QUOTED PASSAGE>
It might be worthwhile to test only with the accounts and history
table and also increasing the number of statements in a transaction.
Otherwise the tiny tables can quickly become a bottleneck.

Thanks,
Pavan

--
Pavan Deolasee
EnterpriseDB     http://www.enterprisedb.com


Re: write scalability

От
Robert Haas
Дата:
On Tue, Jul 26, 2011 at 11:40 AM, Pavan Deolasee
<pavan.deolasee@gmail.com> wrote:
> On Tue, Jul 26, 2011 at 9:07 AM, Robert Haas <robertmhaas@gmail.com> wrote:
>> On Mon, Jul 25, 2011 at 10:14 PM, Greg Smith <greg@2ndquadrant.com> wrote:
>>> On 07/25/2011 04:07 PM, Robert Haas wrote:
>>>>
>>>> I did 5-minute pgbench runs with unlogged tables and with permanent
>>>> tables, restarting the database server and reinitializing the tables
>>>> between each run.
>>>
>>> Database scale?  One or multiple pgbench worker threads?  A reminder on the
>>> amount of RAM in the server would be helpful for interpreting the results
>>> too.
>>
>> Ah, sorry.  scale = 100, so small.  pgbench invocation is:
>>
>
> It might be worthwhile to test only with the accounts and history
> table and also increasing the number of statements in a transaction.
> Otherwise the tiny tables can quickly become a bottleneck.

What kind of bottleneck?

--
Robert Haas
EnterpriseDB: http://www.enterprisedb.com
The Enterprise PostgreSQL Company


Re: write scalability

От
Pavan Deolasee
Дата:
On Tue, Jul 26, 2011 at 12:24 PM, Robert Haas <robertmhaas@gmail.com> wrote:
> On Tue, Jul 26, 2011 at 11:40 AM, Pavan Deolasee
> <pavan.deolasee@gmail.com> wrote:
>> On Tue, Jul 26, 2011 at 9:07 AM, Robert Haas <robertmhaas@gmail.com> wrote:
>>> On Mon, Jul 25, 2011 at 10:14 PM, Greg Smith <greg@2ndquadrant.com> wrote:
>>>> On 07/25/2011 04:07 PM, Robert Haas wrote:
>>>>>
>>>>> I did 5-minute pgbench runs with unlogged tables and with permanent
>>>>> tables, restarting the database server and reinitializing the tables
>>>>> between each run.

DIRECTIONS>
**a)** List each distinct email address in the write scalability thread.
**b)** Please resume the write scalability thread from the point at which it stops.
The records have nothing to do with the write scalability thread.

SUPPLIED MATERIAL>
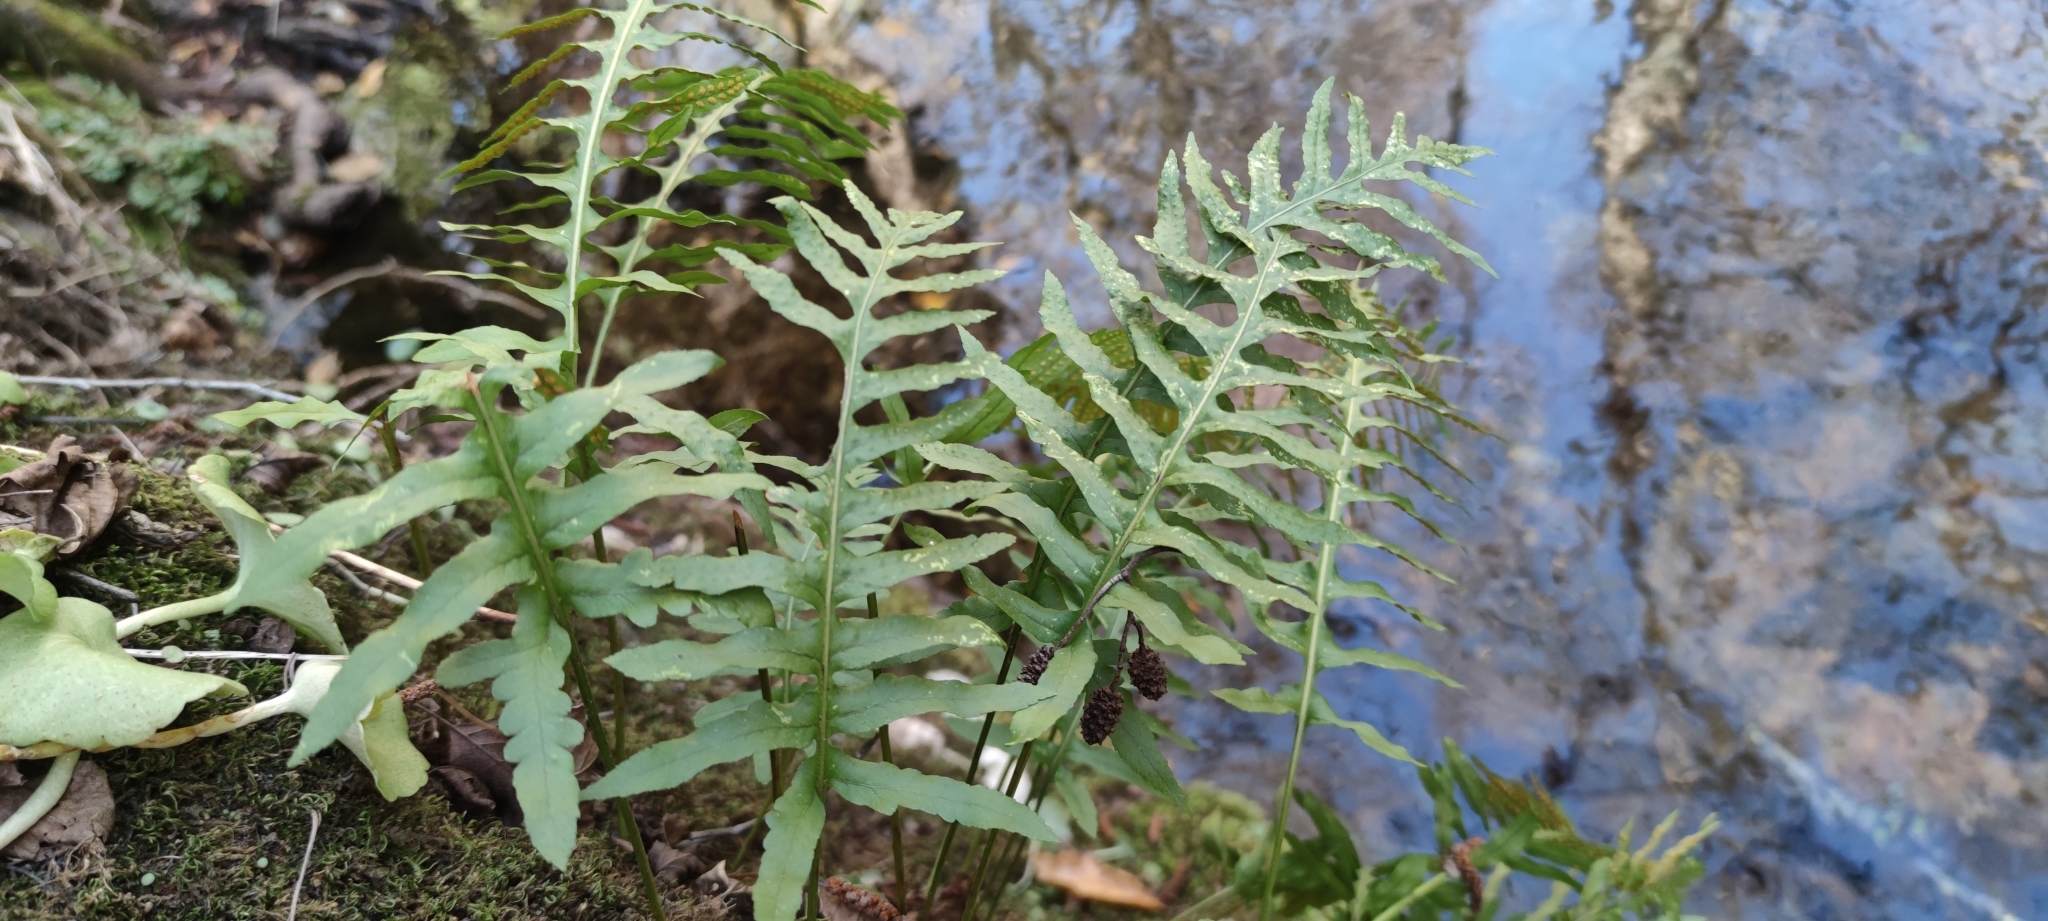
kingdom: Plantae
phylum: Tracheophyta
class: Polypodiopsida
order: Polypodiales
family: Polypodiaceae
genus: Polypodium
* * *
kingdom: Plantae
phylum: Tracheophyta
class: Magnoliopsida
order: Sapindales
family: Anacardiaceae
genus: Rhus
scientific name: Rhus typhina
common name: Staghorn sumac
---
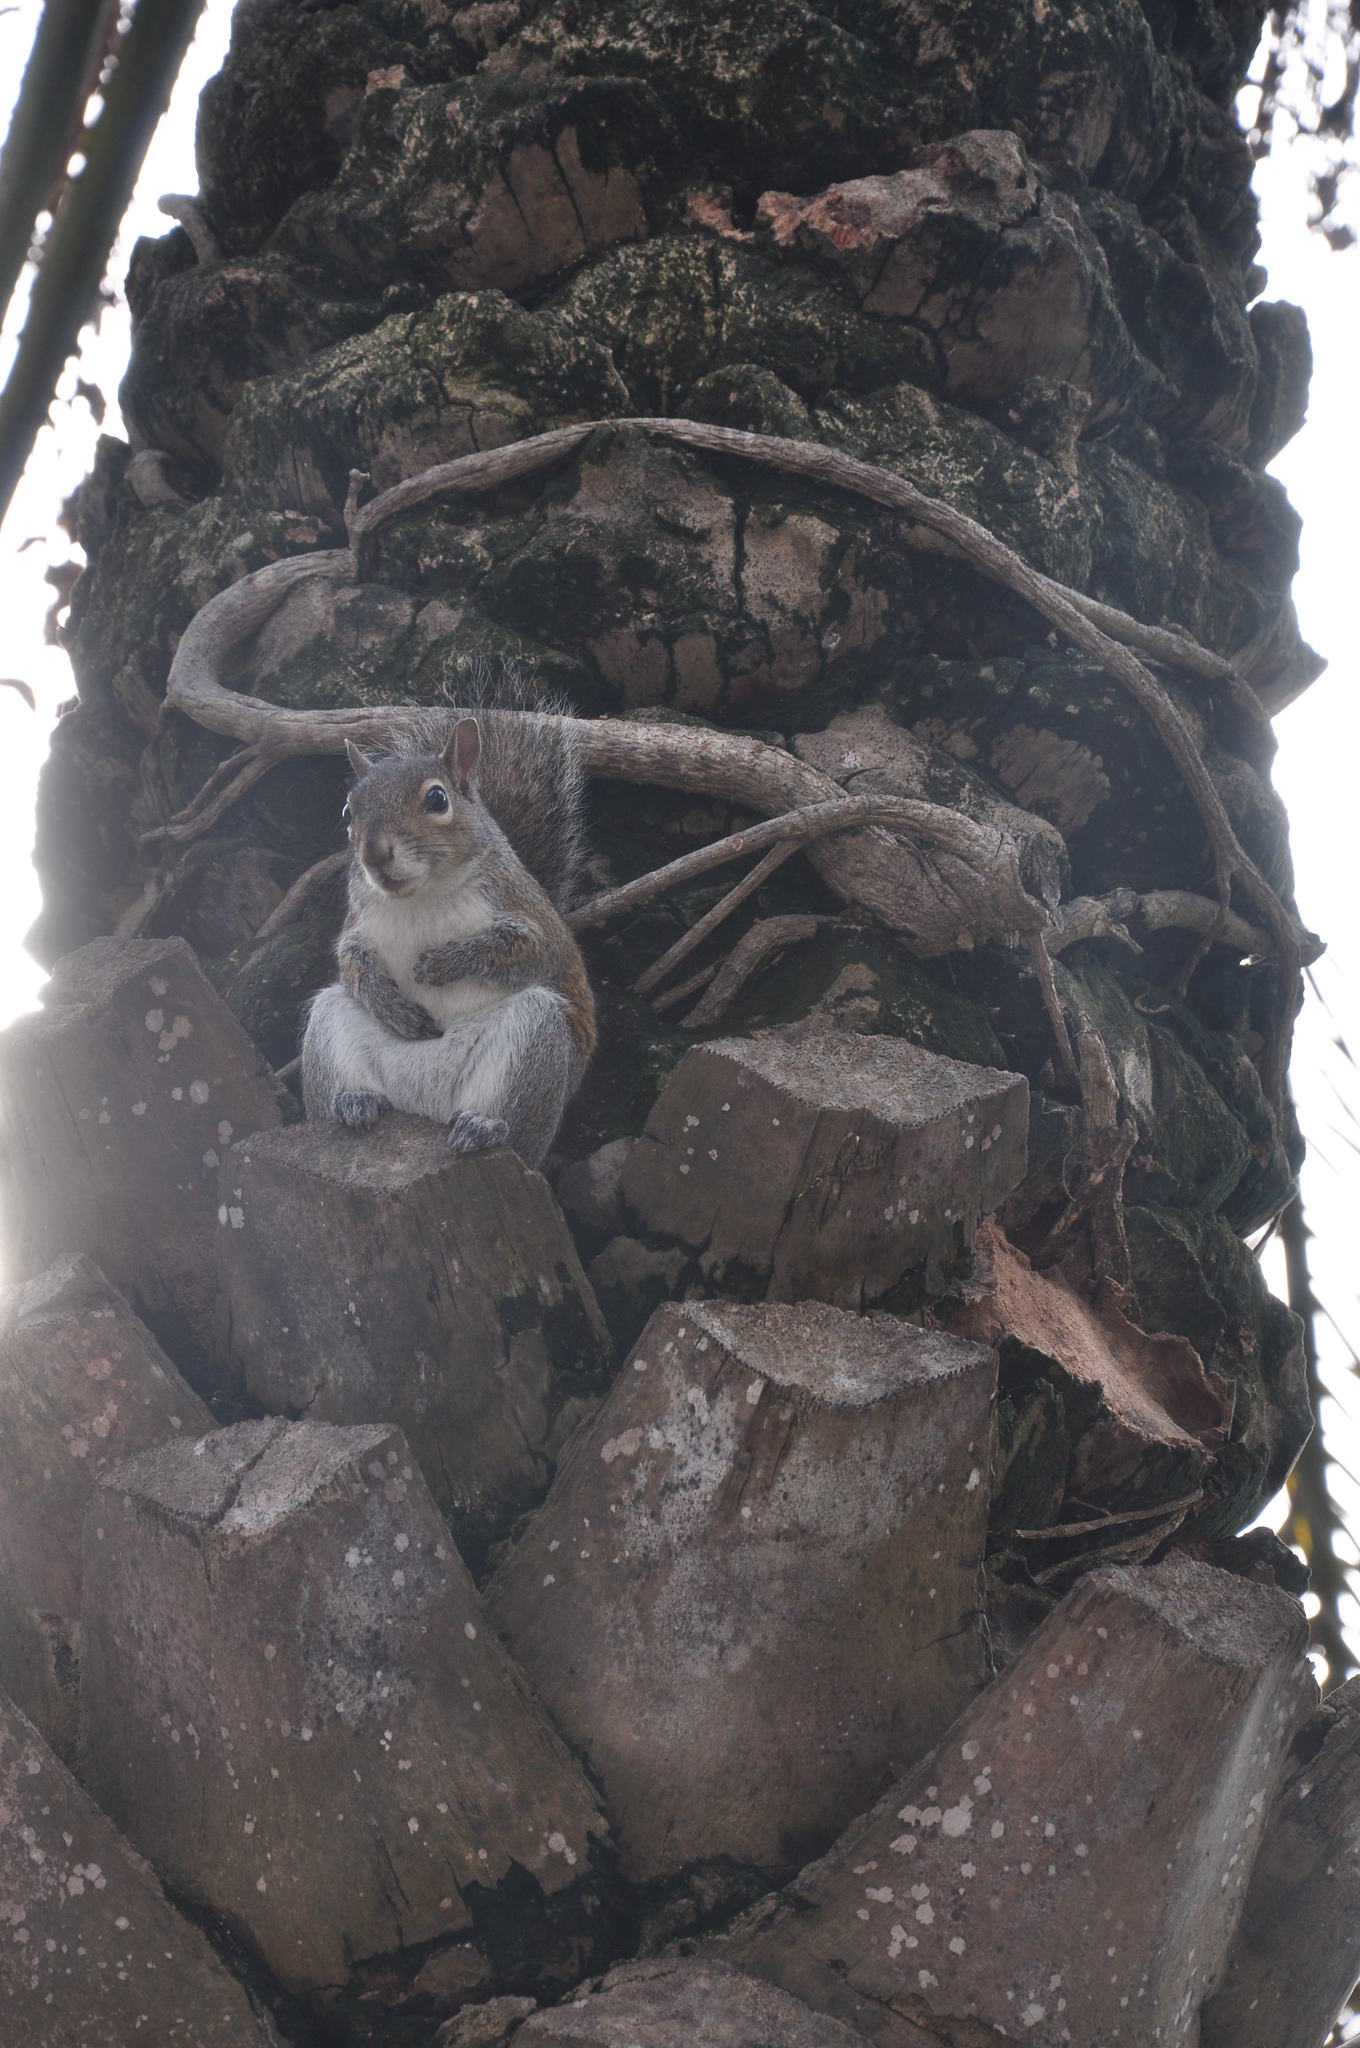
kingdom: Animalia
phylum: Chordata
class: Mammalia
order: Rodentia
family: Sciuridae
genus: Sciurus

RESULTS FOR THE EXERCISE>
**a)**
pavan.deolasee@gmail.com
robertmhaas@gmail.com
greg@2ndquadrant.com

**b)**
>>>>
>>>> Database scale?  One or multiple pgbench worker threads?  A reminder on the
>>>> amount of RAM in the server would be helpful for interpreting the results
>>>> too.
>>>
>>> Ah, sorry.  scale = 100, so small.  pgbench invocation is:
>>>
>>
>> It might be worthwhile to test only with the accounts and history
>> table and also increasing the number of statements in a transaction.
>> Otherwise the tiny tables can quickly become a bottleneck.
>
> What kind of bottleneck?
>

So many transactions trying to update a small set of rows in a table.
Is that what we really want to measure ? My thinking is that we might
see different result if they are updating different parts of the table
and the transaction start/stop overhead is spread across few
statements.

Thanks,
Pavan

--
Pavan Deolasee
EnterpriseDB     http://www.enterprisedb.com


Re: write scalability

От
Pavan Deolasee
Дата:
On Tue, Jul 26, 2011 at 12:29 PM, Pavan Deolasee
<pavan.deolasee@gmail.com> wrote:

>
> So many transactions trying to update a small set of rows in a table.
> Is that what we really want to measure ? My thinking is that we might
> see different result if they are updating different parts of the table
> and the transaction start/stop overhead is spread across few
> statements.
>

I think what I am suggesting is that the default pgbench test setup
would probably not give you a good scalability as number of clients
are increased and one reason could be the contention in the small
table. So it might be a good idea to get rid of that and see if we get
much better scalability and understand other bottlenecks.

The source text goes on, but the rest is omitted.